Dal punto di vista tecnologico, invece, è stata rimossa la facciata in calcestruzzo, sostituendola con un guscio ampiamente vetrato, completato da una trama frangisole. La demolizione è stata operata dall’alto verso il basso, grazie a uno strumento sofisticato (Omni Projets) atto a minimizzare i rischi di fragilità dell’esistente. Il sistema di lame verticali, frutto di ricerche, esperimenti e prototipi, ha portato alla scelta di elementi pultrusi, realizzati in resina e fibre di vetro da un’azienda italiana, che rispondono in maniera dinamica al problema tecnico della luminosità, offrendo un filtro e permettendo di scolpire il disegno di facciata. Così trasformato, l’edificio ha ottenuto la doppia certificazione BREEAM (Excellent) e HQE (Exceptionnel), prediligendo come fonti di energia quelle rinnovabili, e configurandosi come luogo di sperimentazione di molteplici pratiche ecologiche, come quella dell’agricoltura urbana sviluppata sulla copertura. Infatti, l’integrazione della vegetazione gioca un ruolo fondamentale, essendo presente su ciascun livello grazie a più di 1800 m2 di terrazze private, logge e balconi, estendendo così gli spazi lavorativi. La vecchia copertura, che un tempo ospitava parte del sistema di climatizzazione, è stata trasformata e vegetalizzata in tutti i suoi 2600 m2, si configura come uno spazio aperto dove poter lavorare, ospitando luoghi di condivisione e un ristorante. Al suo interno, 100 m2 sono dedicati all’agricoltura urbana che, oltre ad alimentare le cucine, è teatro di numerosi incontri pedagogici e laboratori atti alla sensibilizzazione sul tema dell’ecologia.

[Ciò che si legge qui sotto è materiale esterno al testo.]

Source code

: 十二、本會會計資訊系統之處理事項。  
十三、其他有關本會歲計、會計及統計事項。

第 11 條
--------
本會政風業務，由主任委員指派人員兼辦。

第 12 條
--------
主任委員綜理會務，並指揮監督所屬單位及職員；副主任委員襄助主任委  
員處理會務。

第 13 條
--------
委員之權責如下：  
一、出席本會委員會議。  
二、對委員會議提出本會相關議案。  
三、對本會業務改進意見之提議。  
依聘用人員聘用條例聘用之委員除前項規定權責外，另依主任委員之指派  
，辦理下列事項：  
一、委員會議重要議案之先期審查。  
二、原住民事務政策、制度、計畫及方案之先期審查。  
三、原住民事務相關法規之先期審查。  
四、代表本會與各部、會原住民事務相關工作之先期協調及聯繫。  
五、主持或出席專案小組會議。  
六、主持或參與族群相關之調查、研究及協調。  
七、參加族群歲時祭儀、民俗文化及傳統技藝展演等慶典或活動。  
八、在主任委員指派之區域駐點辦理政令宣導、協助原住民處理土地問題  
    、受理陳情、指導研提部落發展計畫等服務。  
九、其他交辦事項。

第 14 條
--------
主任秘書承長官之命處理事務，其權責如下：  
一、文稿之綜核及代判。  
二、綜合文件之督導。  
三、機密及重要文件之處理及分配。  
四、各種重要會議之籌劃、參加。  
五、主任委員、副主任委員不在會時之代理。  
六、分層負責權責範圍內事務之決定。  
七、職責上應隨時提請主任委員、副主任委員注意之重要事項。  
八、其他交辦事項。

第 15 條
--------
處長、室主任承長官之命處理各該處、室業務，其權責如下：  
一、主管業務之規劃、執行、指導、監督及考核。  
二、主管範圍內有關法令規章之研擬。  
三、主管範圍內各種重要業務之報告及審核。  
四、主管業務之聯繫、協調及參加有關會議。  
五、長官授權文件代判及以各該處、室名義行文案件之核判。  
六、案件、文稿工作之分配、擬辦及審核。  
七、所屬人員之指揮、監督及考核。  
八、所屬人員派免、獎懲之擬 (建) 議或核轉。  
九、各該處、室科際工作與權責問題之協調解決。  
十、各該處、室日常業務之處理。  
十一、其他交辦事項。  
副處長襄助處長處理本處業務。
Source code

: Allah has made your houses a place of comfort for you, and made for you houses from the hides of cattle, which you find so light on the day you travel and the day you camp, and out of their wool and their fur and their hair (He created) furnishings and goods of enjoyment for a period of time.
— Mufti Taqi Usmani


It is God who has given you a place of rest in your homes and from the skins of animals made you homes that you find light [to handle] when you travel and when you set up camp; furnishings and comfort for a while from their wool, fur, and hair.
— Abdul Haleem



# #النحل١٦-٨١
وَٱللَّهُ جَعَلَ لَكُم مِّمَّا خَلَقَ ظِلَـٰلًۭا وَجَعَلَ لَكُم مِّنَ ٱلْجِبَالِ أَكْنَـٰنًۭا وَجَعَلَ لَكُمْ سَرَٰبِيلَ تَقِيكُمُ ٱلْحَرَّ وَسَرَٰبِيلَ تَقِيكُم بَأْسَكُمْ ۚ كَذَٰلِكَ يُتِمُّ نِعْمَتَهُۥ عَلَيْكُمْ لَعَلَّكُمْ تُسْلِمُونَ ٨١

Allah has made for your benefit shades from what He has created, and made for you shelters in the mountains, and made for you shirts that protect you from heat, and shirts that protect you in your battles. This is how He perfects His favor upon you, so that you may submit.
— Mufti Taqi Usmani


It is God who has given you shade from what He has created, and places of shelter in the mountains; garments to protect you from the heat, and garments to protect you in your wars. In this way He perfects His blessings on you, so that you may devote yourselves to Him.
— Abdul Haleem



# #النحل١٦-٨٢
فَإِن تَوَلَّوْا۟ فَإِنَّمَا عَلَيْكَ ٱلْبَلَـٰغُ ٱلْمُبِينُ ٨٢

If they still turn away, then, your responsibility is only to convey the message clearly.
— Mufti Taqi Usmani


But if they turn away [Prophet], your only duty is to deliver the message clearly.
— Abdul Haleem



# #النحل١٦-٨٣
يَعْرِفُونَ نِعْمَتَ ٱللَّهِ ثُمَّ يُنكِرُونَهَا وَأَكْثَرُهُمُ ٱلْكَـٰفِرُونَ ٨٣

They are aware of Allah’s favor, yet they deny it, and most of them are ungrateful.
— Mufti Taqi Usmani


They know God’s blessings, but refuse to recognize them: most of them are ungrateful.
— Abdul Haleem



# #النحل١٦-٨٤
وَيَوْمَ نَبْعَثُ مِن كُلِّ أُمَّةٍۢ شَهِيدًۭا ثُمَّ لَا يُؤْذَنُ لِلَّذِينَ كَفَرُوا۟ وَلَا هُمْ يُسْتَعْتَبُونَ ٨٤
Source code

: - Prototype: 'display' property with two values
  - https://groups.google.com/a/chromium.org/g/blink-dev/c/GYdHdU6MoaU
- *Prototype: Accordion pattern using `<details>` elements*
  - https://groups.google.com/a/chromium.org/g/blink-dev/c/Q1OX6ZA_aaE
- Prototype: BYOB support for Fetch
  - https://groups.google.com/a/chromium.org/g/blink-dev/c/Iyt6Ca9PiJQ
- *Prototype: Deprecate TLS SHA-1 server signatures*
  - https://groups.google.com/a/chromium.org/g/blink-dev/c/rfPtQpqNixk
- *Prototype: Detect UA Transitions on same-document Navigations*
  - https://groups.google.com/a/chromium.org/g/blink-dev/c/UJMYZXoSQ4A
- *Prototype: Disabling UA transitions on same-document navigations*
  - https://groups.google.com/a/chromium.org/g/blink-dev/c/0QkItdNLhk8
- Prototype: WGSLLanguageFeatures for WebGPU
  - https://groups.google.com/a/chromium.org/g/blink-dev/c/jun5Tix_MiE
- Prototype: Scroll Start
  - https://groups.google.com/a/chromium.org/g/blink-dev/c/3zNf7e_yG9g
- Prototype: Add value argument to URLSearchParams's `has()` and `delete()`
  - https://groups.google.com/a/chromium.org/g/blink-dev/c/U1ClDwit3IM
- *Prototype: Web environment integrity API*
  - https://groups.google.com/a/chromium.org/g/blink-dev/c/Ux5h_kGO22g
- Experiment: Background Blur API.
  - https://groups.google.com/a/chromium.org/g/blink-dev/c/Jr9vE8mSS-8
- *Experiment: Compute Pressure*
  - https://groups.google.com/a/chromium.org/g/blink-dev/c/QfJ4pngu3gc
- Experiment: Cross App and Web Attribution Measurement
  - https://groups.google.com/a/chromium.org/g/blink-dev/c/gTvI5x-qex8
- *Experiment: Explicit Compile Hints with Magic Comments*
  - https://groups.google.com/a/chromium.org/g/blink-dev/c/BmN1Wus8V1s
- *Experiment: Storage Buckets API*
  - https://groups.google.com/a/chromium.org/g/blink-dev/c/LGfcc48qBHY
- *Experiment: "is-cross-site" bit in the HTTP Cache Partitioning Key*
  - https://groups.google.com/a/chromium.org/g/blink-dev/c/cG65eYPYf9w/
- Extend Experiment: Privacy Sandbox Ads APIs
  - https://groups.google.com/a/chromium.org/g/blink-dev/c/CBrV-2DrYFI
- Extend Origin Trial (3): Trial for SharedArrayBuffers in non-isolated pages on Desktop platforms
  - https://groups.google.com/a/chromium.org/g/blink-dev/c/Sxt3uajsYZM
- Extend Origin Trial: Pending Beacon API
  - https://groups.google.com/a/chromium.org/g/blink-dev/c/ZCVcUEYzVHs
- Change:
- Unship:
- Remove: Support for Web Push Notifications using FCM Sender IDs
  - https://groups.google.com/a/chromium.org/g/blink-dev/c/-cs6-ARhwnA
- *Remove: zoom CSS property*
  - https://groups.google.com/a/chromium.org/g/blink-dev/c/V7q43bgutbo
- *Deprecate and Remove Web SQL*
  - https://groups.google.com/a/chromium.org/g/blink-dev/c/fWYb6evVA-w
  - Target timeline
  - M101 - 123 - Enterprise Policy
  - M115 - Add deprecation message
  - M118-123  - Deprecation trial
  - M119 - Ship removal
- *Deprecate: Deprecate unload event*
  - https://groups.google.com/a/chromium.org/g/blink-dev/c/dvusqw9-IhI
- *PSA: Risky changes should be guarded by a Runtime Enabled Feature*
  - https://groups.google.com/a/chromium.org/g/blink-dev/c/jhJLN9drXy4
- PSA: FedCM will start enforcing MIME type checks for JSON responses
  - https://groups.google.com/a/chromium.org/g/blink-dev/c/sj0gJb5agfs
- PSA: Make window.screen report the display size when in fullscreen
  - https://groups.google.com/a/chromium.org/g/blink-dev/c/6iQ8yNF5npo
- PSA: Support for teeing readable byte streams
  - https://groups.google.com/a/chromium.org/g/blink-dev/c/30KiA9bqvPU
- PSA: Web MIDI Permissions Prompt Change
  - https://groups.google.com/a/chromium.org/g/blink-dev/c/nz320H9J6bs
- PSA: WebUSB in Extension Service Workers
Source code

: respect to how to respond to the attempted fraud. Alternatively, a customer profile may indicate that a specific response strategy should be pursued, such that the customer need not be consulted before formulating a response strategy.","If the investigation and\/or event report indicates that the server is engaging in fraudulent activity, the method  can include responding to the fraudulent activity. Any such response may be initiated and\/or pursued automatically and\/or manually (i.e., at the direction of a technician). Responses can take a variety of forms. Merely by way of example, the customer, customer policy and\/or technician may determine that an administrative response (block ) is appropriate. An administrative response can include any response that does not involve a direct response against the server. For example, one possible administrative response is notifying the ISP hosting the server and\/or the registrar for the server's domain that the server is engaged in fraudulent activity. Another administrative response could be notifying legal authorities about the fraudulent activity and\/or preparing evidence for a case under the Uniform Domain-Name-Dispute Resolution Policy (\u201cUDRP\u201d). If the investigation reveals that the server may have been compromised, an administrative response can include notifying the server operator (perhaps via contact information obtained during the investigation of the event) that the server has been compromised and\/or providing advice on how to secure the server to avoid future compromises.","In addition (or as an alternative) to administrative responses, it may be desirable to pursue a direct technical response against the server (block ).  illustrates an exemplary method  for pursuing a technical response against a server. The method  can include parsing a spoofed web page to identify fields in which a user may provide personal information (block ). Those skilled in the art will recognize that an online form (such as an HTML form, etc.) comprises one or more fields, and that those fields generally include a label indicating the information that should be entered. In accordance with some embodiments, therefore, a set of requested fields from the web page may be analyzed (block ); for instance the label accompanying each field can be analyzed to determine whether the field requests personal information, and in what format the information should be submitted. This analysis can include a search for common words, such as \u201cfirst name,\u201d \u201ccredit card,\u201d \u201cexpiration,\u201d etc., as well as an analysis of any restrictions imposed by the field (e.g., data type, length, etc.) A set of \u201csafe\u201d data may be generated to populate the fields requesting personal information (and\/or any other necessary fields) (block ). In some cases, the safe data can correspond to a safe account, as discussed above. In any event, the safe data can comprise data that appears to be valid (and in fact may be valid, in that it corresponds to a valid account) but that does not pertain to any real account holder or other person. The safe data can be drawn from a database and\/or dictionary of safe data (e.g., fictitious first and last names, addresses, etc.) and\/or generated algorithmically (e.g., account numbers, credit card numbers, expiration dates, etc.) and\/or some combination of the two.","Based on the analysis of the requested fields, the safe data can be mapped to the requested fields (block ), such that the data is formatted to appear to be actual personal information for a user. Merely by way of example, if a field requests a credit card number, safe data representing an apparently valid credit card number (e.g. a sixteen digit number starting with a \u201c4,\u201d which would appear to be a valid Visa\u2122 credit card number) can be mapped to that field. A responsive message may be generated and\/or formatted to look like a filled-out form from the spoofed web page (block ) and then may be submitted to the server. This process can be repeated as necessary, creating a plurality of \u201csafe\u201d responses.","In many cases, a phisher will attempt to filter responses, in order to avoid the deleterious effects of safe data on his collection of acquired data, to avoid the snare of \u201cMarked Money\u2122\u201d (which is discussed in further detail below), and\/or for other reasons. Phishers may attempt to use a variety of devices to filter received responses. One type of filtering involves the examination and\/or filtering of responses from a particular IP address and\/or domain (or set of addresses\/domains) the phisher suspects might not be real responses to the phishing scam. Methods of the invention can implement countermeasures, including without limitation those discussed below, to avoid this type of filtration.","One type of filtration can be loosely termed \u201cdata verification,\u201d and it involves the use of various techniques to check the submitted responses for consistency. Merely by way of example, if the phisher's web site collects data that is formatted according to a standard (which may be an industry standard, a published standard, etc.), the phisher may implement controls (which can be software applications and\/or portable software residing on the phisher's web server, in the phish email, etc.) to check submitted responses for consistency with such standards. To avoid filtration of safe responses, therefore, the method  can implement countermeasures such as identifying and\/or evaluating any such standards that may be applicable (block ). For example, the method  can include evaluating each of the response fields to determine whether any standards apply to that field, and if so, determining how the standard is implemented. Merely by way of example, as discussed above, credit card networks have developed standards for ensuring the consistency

Risulta evidente quindi come le schermature solari, nelle loro declinazioni, siano un importante strumento di riqualificazione, non solo dal punto di vista tecnologico, ma anche da quello urbano. Permettono, infatti, di migliorare le prestazioni globali di un edificio agendo sulle carenze di un involucro esistente, sul quale non sempre è possibile agire con una demolizione completa. Inoltre, i frangisole sono in grado di modificare l’identità urbana di un complesso, riscrivendo totalmente o in parte i suoi rapporti con gli edifici vicini e con il paesaggio. Infine, a livello formale, essi possono donare un nuovo carattere alla facciata esistente, riuscendo a plasmarla tramite nuove geometrie e nuovi materiali.